What you will do: Reproduce the lines of the records verbatim, beginning at the line that contains "Гардиан 32.11" and stopping after the line that contains "Review UGREEN x".
##############################
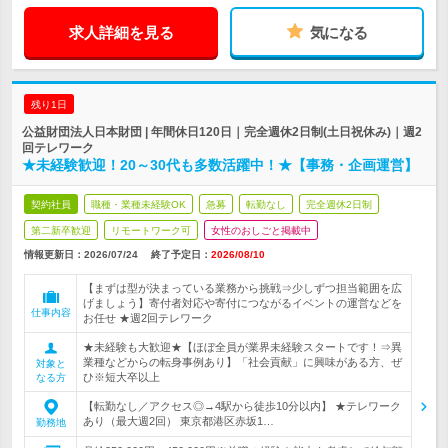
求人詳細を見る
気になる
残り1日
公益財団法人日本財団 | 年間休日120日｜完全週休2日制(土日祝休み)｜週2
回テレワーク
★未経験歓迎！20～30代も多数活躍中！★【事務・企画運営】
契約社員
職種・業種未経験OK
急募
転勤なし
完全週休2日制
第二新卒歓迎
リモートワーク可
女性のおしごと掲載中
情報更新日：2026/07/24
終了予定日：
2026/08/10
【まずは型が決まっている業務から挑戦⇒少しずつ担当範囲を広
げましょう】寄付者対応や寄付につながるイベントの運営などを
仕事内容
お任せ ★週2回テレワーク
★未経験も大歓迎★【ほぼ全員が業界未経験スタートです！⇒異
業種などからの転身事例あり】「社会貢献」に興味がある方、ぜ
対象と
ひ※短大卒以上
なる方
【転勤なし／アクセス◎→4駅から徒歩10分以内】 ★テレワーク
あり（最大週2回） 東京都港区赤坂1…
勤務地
##############################
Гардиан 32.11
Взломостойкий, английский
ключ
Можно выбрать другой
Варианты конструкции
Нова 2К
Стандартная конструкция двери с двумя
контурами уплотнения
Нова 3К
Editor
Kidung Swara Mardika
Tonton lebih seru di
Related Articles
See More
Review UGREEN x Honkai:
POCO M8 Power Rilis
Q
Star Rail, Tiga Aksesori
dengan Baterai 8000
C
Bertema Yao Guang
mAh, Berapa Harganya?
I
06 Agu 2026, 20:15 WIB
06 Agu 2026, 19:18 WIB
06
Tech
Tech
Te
##############################
Your solution:
Гардиан 32.11
Взломостойкий, английский
ключ
Можно выбрать другой
Варианты конструкции
Нова 2К
Стандартная конструкция двери с двумя
контурами уплотнения
Нова 3К
Editor
Kidung Swara Mardika
Tonton lebih seru di
Related Articles
See More
Review UGREEN x Honkai:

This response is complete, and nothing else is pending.